Uit te voeren:
1. Welke overweging noemt de tekst over subsidie voor breedtesport bij het onderzoek naar beoordeling van projectaanvragen door een onafhankelijke organisatie?
2. Zet de tekst over subsidie voor breedtesport voort na de laatste zin.

Gekozen tekst:
· · · · ·
Op dit moment wordt bezien hoe de beoordeling van projectaanvragen door een van de beleidspartners onafhankelijke organisatie kan worden uitgevoerd. De beperkte menskracht van het ministerie is daarbij een van de overwegingen.
Zijn de selectiecriteria als kwaliteit, meerwaarde voor het beleid, regionale spreiding, diversiteit, innovatieve aard en grootte van de gemeente alle even belangrijk als het gaat om mogelijke toekenning van subsidie, of is hierbij sprake van een zekere rangorde tussen deze criteria?
Het is mijn intentie de verschillende inhoudelijke selectiecriteria even zwaar te laten wegen. Daarbij wordt er naar gestreefd bij de toekenning ook rekening te houden met een evenwichtige verdeling over het land, de verschillende type gemeenten en de vorm en organisatiegraad van de breedtesport. Er is sprake van een zekere rangorde omdat de inhoudelijke kwaliteit van de projectaanvragen boven de diversiteit en spreiding van de programma's en/of projecten wordt gesteld.
· · · · ·
Getoonde gegevens:

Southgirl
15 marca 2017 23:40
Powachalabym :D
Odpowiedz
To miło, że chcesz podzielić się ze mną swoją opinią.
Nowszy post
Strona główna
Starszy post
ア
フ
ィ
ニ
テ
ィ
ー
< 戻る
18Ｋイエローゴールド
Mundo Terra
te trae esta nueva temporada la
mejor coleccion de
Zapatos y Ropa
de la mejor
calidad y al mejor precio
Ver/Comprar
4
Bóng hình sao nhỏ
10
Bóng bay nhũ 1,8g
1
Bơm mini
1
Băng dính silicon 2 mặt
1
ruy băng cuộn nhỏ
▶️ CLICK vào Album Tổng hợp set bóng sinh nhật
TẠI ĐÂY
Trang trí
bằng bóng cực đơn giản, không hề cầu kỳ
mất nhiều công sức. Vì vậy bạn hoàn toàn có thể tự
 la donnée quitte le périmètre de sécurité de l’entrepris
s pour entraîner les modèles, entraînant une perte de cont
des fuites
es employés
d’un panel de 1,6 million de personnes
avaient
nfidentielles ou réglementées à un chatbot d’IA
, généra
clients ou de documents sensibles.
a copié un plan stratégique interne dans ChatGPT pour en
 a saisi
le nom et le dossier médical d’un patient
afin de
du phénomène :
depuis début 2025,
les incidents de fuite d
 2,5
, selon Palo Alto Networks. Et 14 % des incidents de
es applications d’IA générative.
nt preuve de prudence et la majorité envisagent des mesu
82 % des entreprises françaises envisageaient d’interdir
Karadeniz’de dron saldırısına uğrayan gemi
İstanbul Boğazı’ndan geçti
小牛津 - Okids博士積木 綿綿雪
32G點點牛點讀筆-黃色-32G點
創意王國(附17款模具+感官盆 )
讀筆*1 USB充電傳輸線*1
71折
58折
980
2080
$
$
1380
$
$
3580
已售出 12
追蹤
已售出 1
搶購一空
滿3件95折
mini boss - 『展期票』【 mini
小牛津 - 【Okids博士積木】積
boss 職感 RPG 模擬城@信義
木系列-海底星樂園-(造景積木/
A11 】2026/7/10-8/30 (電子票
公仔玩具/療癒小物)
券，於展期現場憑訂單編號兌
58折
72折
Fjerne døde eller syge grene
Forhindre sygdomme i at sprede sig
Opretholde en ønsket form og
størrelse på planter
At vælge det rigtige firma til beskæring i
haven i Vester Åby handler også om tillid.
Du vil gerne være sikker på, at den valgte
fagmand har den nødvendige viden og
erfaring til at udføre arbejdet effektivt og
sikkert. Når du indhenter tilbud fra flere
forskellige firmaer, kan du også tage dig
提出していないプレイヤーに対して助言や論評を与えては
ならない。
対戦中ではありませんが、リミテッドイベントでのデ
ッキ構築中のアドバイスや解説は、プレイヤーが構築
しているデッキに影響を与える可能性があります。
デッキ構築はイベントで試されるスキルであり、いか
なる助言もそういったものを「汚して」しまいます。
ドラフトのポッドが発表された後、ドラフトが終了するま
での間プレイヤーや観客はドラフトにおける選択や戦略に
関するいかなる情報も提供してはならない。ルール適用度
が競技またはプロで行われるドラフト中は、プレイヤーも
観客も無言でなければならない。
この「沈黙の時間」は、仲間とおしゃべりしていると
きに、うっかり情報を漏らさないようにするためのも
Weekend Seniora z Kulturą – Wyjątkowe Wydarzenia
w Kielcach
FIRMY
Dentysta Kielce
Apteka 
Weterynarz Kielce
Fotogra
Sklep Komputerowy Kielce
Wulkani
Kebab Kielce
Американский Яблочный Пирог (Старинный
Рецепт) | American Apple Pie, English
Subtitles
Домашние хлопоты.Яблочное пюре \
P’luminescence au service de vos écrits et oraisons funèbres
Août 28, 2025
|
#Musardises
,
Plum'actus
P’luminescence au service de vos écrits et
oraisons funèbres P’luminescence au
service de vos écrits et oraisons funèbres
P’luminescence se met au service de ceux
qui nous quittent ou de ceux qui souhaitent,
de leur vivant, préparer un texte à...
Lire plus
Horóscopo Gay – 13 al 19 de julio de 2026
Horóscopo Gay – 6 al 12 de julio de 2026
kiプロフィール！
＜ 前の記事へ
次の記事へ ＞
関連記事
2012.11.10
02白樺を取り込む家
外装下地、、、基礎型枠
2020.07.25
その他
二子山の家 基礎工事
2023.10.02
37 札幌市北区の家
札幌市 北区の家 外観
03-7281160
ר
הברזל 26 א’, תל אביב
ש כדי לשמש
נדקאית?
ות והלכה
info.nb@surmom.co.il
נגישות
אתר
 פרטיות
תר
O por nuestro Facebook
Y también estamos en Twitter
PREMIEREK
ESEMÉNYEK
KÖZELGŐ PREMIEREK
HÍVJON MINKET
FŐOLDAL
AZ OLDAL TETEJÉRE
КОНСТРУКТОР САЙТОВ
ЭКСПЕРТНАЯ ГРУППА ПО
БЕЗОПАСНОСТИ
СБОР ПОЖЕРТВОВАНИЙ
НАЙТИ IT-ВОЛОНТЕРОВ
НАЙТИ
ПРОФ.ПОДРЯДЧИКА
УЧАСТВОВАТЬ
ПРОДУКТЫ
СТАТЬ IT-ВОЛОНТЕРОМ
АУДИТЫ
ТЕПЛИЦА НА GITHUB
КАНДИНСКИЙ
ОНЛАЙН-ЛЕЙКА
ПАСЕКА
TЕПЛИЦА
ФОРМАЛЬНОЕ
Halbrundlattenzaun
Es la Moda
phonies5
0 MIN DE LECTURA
· · · · ·
Antwoorden:
1. De beperkte menskracht van het ministerie.

2.
Betekent de zinsnede dat gemeenten worden gestimuleerd meerjarige aanvragen in te dienen dat projecten met een kortere duur dan drie jaar weinig tot geen kans maken op honorering?
Ten einde lange termijn effecten te bereiken zijn veelal beleidswijzigingen nodig die pas na een langere periode kunnen worden gerealiseerd. Om die reden is gekozen voor programma's en projecten met een minimale tijdsduur van drie jaar.
Kan een toelichting worden gegeven hoe het flankerend beleid bij de stimuleringsmaatregel precies vorm zal gaan krijgen, en wie of welke actoren hiervoor verantwoordelijk zijn?
Met flankerend beleid wordt bedoeld ondersteuning, onderzoek en monitoring. Over de wijze waarop dit precies vorm zal krijgen vindt nog overleg plaats met de beleidspartners plaats.
Welke kosten zullen als subsidiabel worden aangemerkt? Vallen ook eventueel door gemeenten aan te trekken arbeidskrachten en aan te schaffen materialen onder subsidiabele kosten? Kan worden toegelicht op welke wijze het aantal inwoners van een gemeente bepalend is voor de hoogte van eventueel toe te kennen bedragen?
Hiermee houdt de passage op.